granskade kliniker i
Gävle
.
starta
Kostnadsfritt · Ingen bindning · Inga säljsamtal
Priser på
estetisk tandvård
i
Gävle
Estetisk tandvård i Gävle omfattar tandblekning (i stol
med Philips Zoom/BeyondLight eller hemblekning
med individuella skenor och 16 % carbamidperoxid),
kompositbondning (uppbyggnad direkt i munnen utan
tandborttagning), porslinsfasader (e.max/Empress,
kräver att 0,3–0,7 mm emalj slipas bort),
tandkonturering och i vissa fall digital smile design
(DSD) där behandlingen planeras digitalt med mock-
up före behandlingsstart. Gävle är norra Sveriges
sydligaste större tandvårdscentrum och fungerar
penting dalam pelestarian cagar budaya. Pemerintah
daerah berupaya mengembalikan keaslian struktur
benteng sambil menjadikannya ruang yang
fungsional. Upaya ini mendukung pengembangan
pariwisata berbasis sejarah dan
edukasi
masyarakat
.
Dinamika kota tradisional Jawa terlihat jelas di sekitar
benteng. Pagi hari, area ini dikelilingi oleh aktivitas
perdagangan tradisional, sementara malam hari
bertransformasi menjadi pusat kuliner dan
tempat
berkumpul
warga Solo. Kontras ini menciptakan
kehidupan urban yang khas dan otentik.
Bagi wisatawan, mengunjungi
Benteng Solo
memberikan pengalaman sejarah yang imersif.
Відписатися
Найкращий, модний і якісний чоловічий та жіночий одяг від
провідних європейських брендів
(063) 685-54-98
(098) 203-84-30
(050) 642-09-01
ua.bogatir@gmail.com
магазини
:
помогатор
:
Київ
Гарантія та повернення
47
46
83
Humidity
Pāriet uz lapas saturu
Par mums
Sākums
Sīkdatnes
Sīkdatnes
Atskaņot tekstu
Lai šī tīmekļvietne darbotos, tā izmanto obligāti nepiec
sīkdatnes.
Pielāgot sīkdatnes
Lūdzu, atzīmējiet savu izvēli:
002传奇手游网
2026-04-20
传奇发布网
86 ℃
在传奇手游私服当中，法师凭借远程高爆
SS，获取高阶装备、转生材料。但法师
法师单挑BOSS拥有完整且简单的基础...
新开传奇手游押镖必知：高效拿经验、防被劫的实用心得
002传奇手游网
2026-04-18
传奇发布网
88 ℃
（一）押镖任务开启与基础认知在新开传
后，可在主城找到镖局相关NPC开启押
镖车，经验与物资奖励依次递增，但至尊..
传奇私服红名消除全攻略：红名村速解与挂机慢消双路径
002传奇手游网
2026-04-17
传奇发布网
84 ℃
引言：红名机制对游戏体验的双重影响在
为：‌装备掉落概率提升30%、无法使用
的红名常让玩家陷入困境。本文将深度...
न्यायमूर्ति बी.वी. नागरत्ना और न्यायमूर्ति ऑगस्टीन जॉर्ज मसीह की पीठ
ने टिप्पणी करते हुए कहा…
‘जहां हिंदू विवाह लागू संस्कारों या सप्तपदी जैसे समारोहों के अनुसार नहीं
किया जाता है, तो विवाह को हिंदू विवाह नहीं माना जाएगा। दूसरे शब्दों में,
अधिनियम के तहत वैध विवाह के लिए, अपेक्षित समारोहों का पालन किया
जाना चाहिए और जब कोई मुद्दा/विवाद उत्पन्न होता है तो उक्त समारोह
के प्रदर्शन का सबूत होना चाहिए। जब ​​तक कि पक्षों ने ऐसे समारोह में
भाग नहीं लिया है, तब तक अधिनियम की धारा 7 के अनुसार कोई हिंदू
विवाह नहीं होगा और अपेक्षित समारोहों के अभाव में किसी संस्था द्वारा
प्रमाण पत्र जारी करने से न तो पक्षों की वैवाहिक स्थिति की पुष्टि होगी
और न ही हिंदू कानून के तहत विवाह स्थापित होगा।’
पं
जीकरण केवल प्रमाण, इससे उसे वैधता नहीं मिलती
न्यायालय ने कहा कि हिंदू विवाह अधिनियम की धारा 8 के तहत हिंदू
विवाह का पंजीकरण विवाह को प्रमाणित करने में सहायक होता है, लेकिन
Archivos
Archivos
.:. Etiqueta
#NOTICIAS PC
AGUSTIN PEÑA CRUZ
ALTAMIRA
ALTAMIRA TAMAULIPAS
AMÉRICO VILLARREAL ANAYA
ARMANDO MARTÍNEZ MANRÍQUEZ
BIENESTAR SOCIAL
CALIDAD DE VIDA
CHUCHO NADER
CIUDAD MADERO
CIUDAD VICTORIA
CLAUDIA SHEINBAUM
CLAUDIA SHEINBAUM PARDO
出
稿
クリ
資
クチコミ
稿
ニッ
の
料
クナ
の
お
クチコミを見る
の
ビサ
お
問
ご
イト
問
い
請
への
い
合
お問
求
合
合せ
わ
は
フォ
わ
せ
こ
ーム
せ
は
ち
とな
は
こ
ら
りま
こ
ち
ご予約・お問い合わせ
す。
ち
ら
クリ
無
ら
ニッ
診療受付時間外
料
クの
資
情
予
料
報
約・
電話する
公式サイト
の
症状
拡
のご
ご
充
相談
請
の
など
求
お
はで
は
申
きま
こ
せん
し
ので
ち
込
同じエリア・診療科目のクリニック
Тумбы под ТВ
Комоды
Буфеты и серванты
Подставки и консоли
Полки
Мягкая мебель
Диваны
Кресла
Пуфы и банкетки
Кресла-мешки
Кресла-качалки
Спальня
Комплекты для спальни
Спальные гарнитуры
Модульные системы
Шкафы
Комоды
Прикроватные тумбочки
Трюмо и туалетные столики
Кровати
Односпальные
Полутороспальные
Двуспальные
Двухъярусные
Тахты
══════════
**ASSIGNED TASK**
Among the records above, a stretch begins at the line containing "Bagi wisatawan, mengunjungi" and ends at the line containing "भाग नहीं लिया". Restate that stretch word for word, and nothing else.

**ANSWER BOX**
Bagi wisatawan, mengunjungi
Benteng Solo
memberikan pengalaman sejarah yang imersif.
Відписатися
Найкращий, модний і якісний чоловічий та жіночий одяг від
провідних європейських брендів
(063) 685-54-98
(098) 203-84-30
(050) 642-09-01
ua.bogatir@gmail.com
магазини
:
помогатор
:
Київ
Гарантія та повернення
47
46
83
Humidity
Pāriet uz lapas saturu
Par mums
Sākums
Sīkdatnes
Sīkdatnes
Atskaņot tekstu
Lai šī tīmekļvietne darbotos, tā izmanto obligāti nepiec
sīkdatnes.
Pielāgot sīkdatnes
Lūdzu, atzīmējiet savu izvēli:
002传奇手游网
2026-04-20
传奇发布网
86 ℃
在传奇手游私服当中，法师凭借远程高爆
SS，获取高阶装备、转生材料。但法师
法师单挑BOSS拥有完整且简单的基础...
新开传奇手游押镖必知：高效拿经验、防被劫的实用心得
002传奇手游网
2026-04-18
传奇发布网
88 ℃
（一）押镖任务开启与基础认知在新开传
后，可在主城找到镖局相关NPC开启押
镖车，经验与物资奖励依次递增，但至尊..
传奇私服红名消除全攻略：红名村速解与挂机慢消双路径
002传奇手游网
2026-04-17
传奇发布网
84 ℃
引言：红名机制对游戏体验的双重影响在
为：‌装备掉落概率提升30%、无法使用
的红名常让玩家陷入困境。本文将深度...
न्यायमूर्ति बी.वी. नागरत्ना और न्यायमूर्ति ऑगस्टीन जॉर्ज मसीह की पीठ
ने टिप्पणी करते हुए कहा…
‘जहां हिंदू विवाह लागू संस्कारों या सप्तपदी जैसे समारोहों के अनुसार नहीं
किया जाता है, तो विवाह को हिंदू विवाह नहीं माना जाएगा। दूसरे शब्दों में,
अधिनियम के तहत वैध विवाह के लिए, अपेक्षित समारोहों का पालन किया
जाना चाहिए और जब कोई मुद्दा/विवाद उत्पन्न होता है तो उक्त समारोह
के प्रदर्शन का सबूत होना चाहिए। जब ​​तक कि पक्षों ने ऐसे समारोह में
भाग नहीं लिया है, तब तक अधिनियम की धारा 7 के अनुसार कोई हिंदू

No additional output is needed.